12/3/14

So many things happened last month I'm having trouble processing it all.

Boy: He's no longer taken, which is good and not. He says he doesn't care and seems...happier somehow? More relaxed. We've only had one fight so far which is insane cause we fight all the time. Little disagreements always made big because we couldn't figure out how to deal. We hang out all the time again, which both of us seem okay with. We've sort of...well we aren't dating again but we behave like a couple. It's confusing and amazing at the same time. It makes me happy. Also I got his mothers approval which was weird and awesome too. I really want this to be a thing and for it to work.
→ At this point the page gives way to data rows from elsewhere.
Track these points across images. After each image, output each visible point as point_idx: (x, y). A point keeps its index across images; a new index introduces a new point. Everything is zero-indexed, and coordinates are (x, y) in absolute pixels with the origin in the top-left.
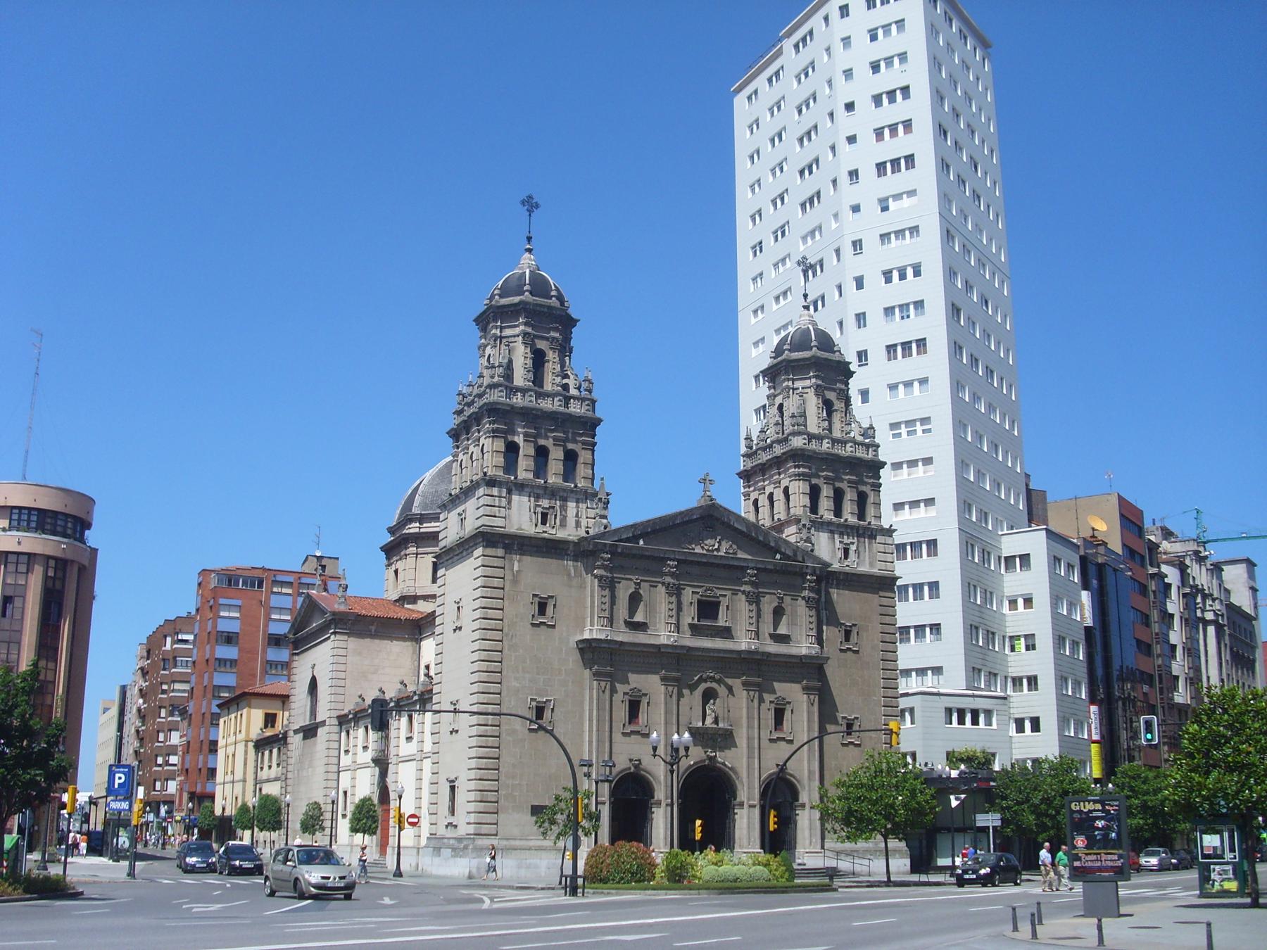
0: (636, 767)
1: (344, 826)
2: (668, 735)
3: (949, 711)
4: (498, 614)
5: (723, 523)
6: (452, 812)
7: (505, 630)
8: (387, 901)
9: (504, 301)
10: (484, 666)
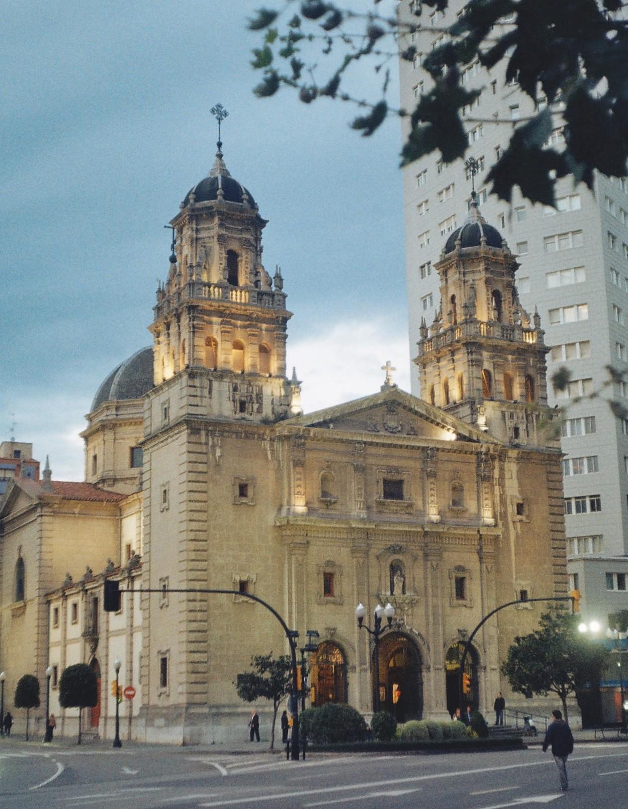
0: (332, 635)
1: (55, 696)
2: (369, 607)
3: (609, 575)
4: (202, 497)
5: (405, 407)
6: (164, 682)
7: (211, 510)
8: (127, 771)
9: (198, 205)
10: (192, 545)
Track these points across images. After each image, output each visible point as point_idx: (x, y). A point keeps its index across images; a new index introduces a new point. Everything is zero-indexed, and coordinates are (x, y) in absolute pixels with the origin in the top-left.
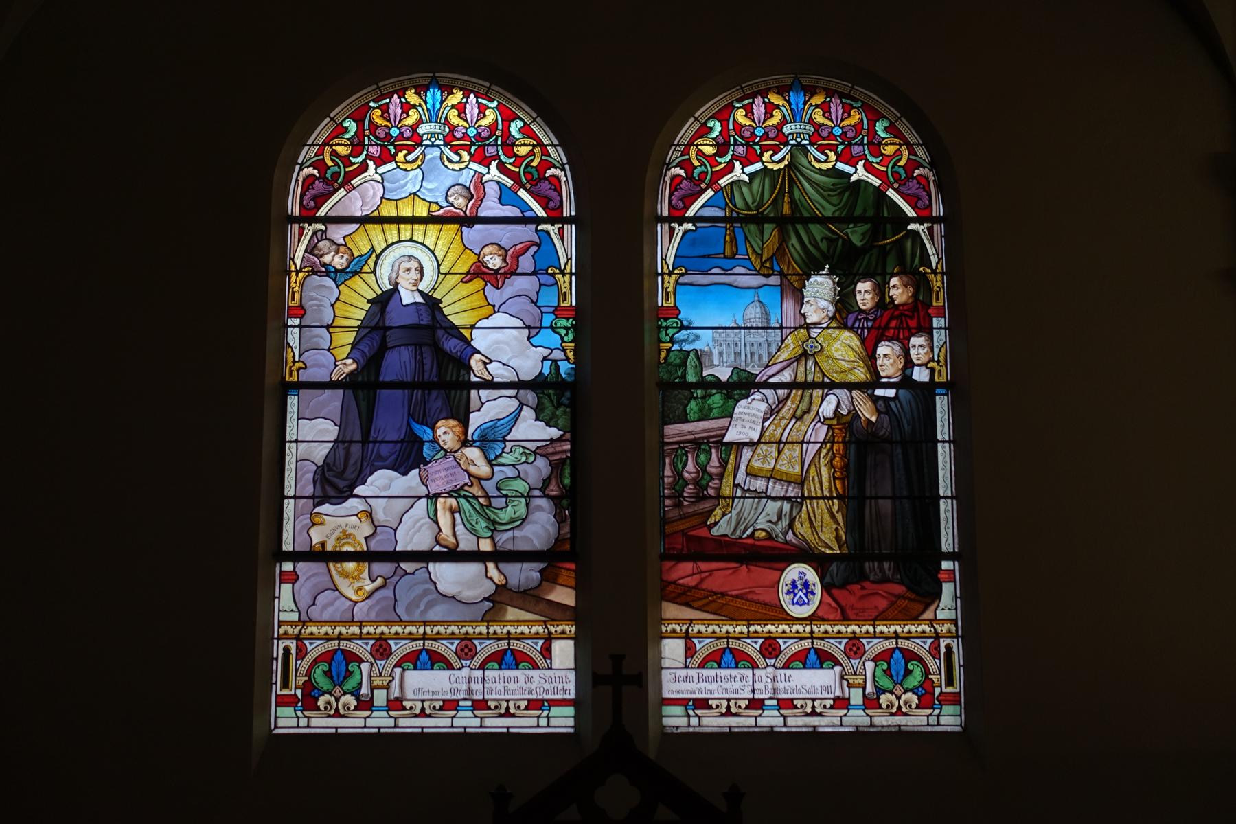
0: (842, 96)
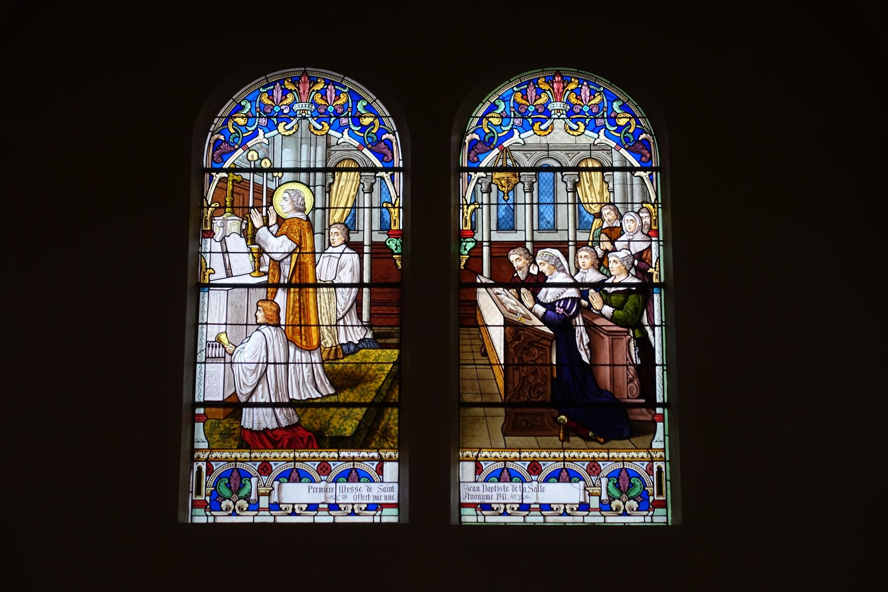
0: (334, 84)
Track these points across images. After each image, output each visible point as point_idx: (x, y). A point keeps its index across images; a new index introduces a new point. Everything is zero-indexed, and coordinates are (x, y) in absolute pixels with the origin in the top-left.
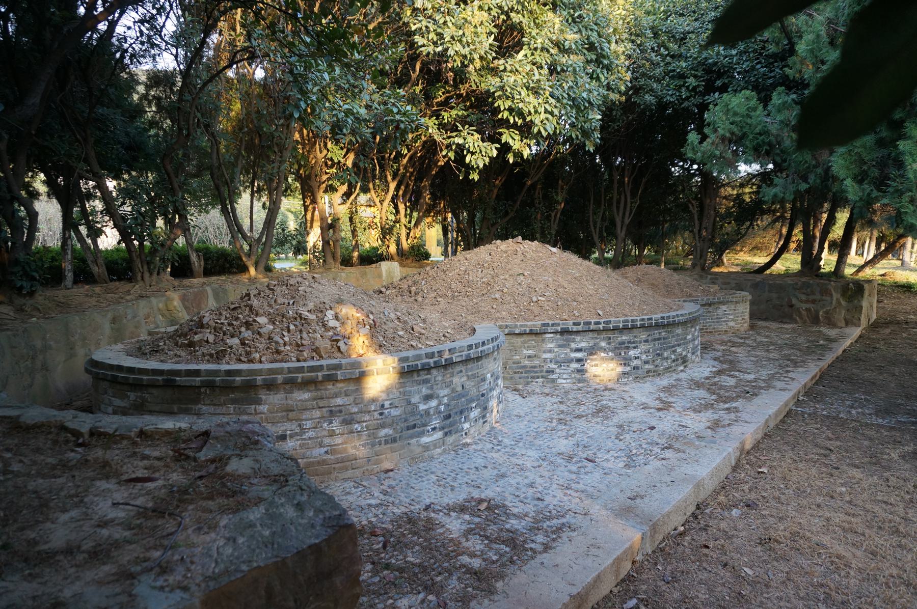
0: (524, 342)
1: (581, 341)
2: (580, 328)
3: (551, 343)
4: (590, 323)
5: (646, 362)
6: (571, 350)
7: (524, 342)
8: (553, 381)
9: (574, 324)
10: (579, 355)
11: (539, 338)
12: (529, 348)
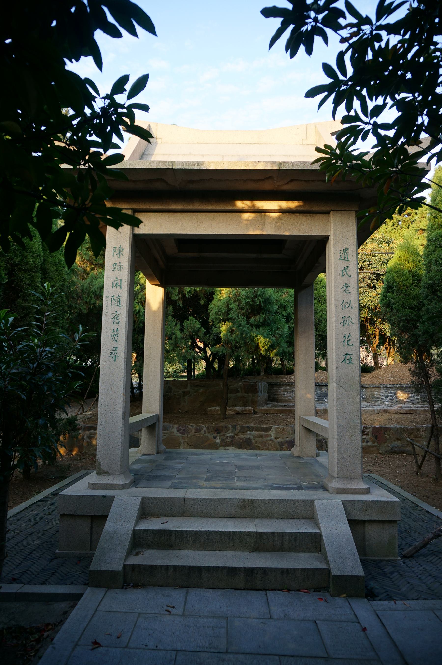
0: (375, 390)
1: (392, 390)
2: (390, 386)
3: (383, 390)
4: (394, 385)
5: (417, 399)
6: (389, 393)
7: (375, 390)
8: (383, 402)
9: (389, 385)
10: (391, 394)
11: (379, 389)
12: (376, 391)
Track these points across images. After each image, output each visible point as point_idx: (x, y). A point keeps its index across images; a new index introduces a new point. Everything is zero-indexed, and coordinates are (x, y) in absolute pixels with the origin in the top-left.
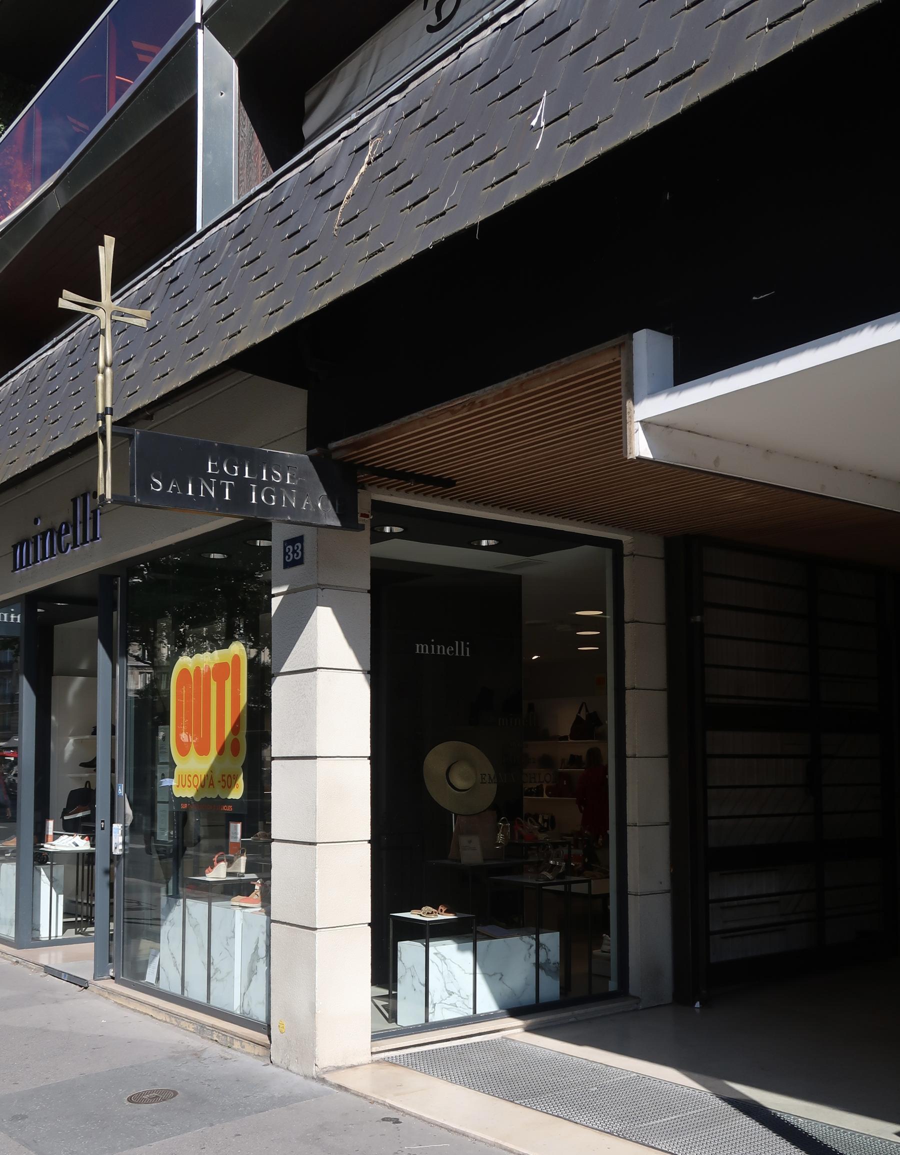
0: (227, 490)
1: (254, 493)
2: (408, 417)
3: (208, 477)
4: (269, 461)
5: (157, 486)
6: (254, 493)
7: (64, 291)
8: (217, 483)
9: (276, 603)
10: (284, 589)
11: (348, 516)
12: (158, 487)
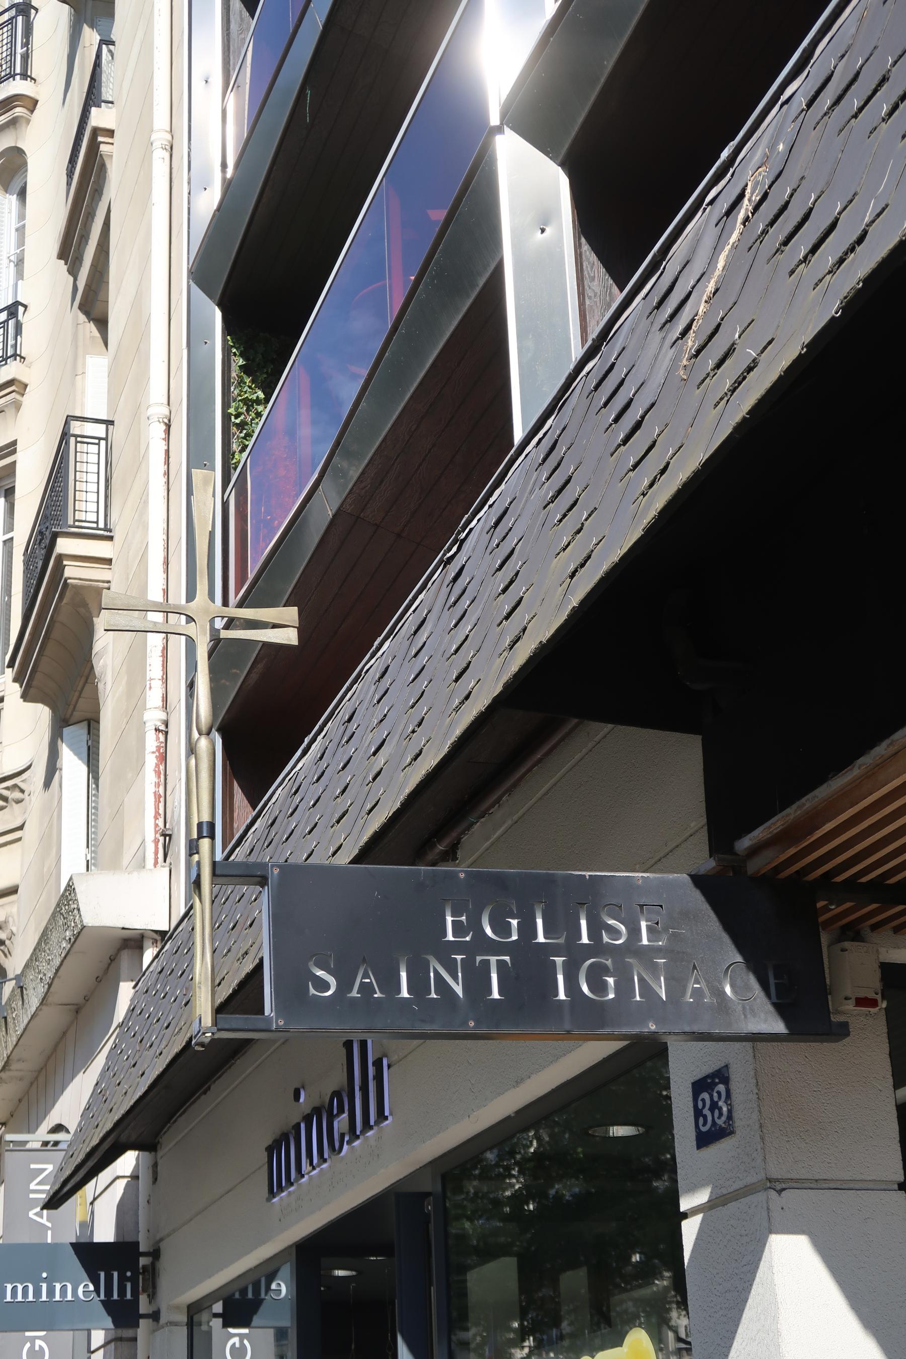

I'm having a hell of a time not questioning it.

Boy's Ex/my Ex-Friend: Hateful facebook posts are hateful. I have been repeatedly called a whore, a slut, no better than a ragdoll and apparently I look like I belong in a zoo. Which...well lets just say seeing that post was highly well timed and I broke down crying in public. She has every right to hate me, I slept with her boyfriend for the entire relationship. But we were friends and we had promises we made to each other. She told me she forgave both me and Boy and we had stopped doing things with each other. Then she accepted his promise never to talk to me. When she knew he's literally my only friend, we live together, and he's the only one I've ever been honest about my mental state to. She knew exactly how important he is to me. She blew up at us when she found out he didn't want to stop talking to me. I think she thought everything was a competition like there was ever a chance he'd leave her for me before all the fighting started. There wasn't. I didn't even want him to. We were both constantly fixing her up, building her back where she wasn't suicidal. All the time. And after she lied to him about trying to take her life...well we got tired of trying. It's hard to believe someone when it feels like they only want attention. Like when she claimed she was afraid of him. Maybe she was,she knew he would hit me when his schizophrenia got the best of him. Nearly everyone we know knows that because I trusted one of my friends with it and she told everyone. But he only ever lost control with me or about me. He never once showed that to her, maybe the truth of the aftermath but never ever the real thing. Yet she made facebook post after facebook post about being afraid of him, about hating him, about hating me. She made everyone he had been friends with hate him. And then begged for him back. While saying horrible things about me and then bitching about how I didn't talk to her about it. She has us both blocked now, thank god.

Me: God I've been a little crazy as of late. With the stuff that Boy's ex has been doing its kind of been making my severe self hate amplify. Which I probably deserve. I cut again for the first time in oh four years I think? My skin looks pretty bad with all the new scarring. My hairs gone a little crazy now that most of its gone. I'm trying to grow it out again. My nightmares came back- mostly just me being murdered. But Boy has been really good about getting me out of my head so I'm getting better about what I sink into. My family is still pretty insane, I've started talking to my brother again which is amazing. I'm talking to my mom too, we text back and forth and patched everything up. It's so weird it's like everything got really really horrific and I tried to hurt myself irreparably and then everything clicked again. Things got better than they have been in a really long time and I hate to say it but it feels like its because Boy's ex is gone.

I'm happy like properly and it feels really dangerous. I hope it lasts for a while.